Guivi Sissaouri

Personal information
- Native name: გივი სისაური
- Nationality: Georgia Canada
- Born: Guivi Sissaouri April 15, 1971 (age 55) Tbilisi, Georgian Soviet Socialist Republic
- Home town: Montreal, Quebec, Canada
- Height: 163 cm (5 ft 4 in)

Sport
- Country: Canada
- Sport: Wrestling
- Weight class: 57–58 kg
- Event: Freestyle

Medal record
Men's freestyle wrestling
Representing Canada
Olympic Games
| Silver medal – second place | 1996 Atlanta | 57 kg |
World Championships
| Gold medal – first place | 2001 Sofia | 58 kg |
| Silver medal – second place | 1995 Atlanta | 57 kg |
| Bronze medal – third place | 1997 Krasnoyarsk | 58 kg |
| Bronze medal – third place | 1998 Tehran | 58 kg |
World Cup
| Gold medal – first place | 2002 Spokane | 60kg |
Commonwealth Games
| Gold medal – first place | 2002 Manchester | 60 kg |
Pan American Games
| Silver medal – second place | 2003 Santo Domingo | 60 kg |
| Gold medal – first place | 1999 Winnipeg | 58 kg |

= Guivi Sissaouri =

Georgian-Canadian wrestler

Guivi "Gia" Sissaouri (გივი სისაური, born April 15, 1971) is a Georgian-Canadian former freestyle wrestler.

==Biography==
Born in Tbilisi, Georgia, Sissaouri began wrestling at age ten. He would later become a citizen of Canada.

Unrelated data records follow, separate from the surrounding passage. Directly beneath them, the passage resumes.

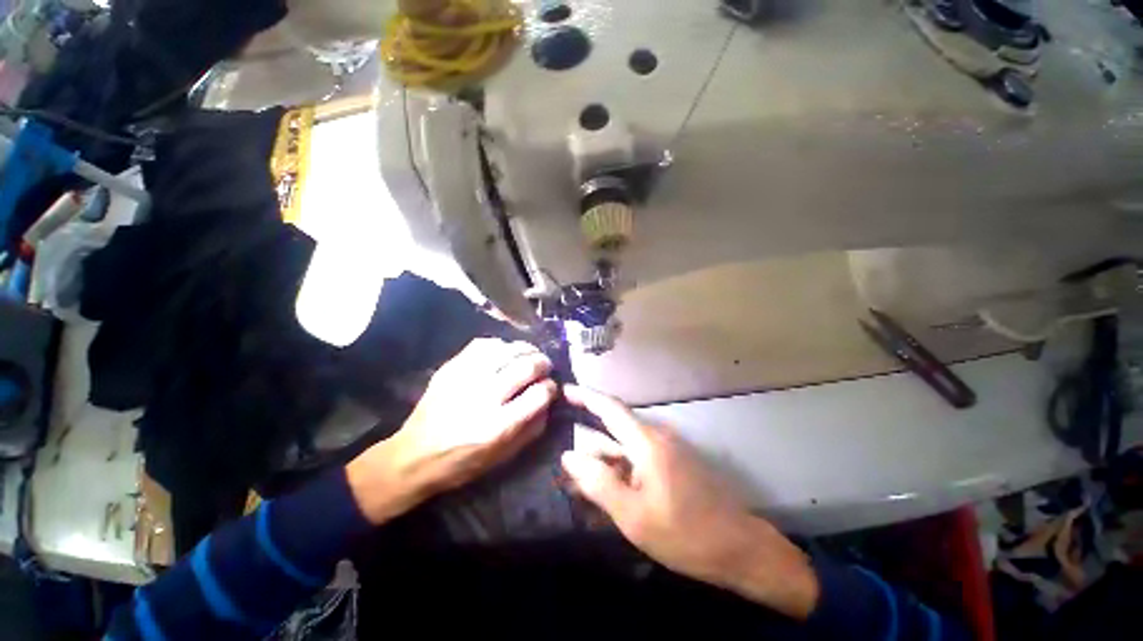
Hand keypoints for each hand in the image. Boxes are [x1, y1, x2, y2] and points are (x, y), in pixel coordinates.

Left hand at [347, 338, 556, 524]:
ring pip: (506, 350)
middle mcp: (484, 397)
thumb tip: (549, 401)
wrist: (413, 456)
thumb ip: (532, 429)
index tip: (551, 387)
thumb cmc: (462, 462)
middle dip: (543, 363)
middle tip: (545, 366)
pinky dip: (500, 344)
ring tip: (529, 354)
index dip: (551, 387)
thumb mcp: (503, 457)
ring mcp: (465, 379)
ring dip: (525, 349)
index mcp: (498, 426)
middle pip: (526, 366)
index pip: (539, 394)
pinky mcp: (450, 368)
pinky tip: (504, 351)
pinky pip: (482, 344)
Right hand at [560, 385, 819, 619]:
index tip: (564, 390)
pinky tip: (608, 494)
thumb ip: (598, 483)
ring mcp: (666, 451)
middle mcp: (656, 437)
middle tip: (565, 466)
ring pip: (624, 449)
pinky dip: (619, 472)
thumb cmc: (685, 534)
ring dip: (603, 463)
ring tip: (580, 487)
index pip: (610, 408)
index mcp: (647, 442)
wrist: (739, 549)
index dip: (585, 396)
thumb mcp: (633, 516)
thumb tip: (569, 456)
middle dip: (588, 446)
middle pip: (613, 431)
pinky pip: (636, 460)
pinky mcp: (672, 464)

Sissaouri won the silver medal at the 1996 Summer Olympics in the 57 kg class. He also won the gold at the 2001 World Championships at Sofia, Bulgaria in the 58 kg class, a silver at the 1995 World Championships in Atlanta, Georgia in the 57 kg class, a bronze at the 1998 World Championships at Tehran, Iran in the 58 kg class, and another bronze at the 1997 World Championships at Krasnoyarsk, Russia also in the 58 kg class. In the 2002 Commonwealth Games, Sissaouri would win the gold medal in his division. He also competed in the 2004 Olympics, where he defeated the 2000 Olympic champion Murad Umakhanov and 2004 European champion Tevfik Odabaşı, but lost his third round and finished in sixth place.

Sissaouri also appeared on season 12 of The Ultimate Fighter as Georges St-Pierre's wrestling coach.
He trains at the Montreal Wrestling Club.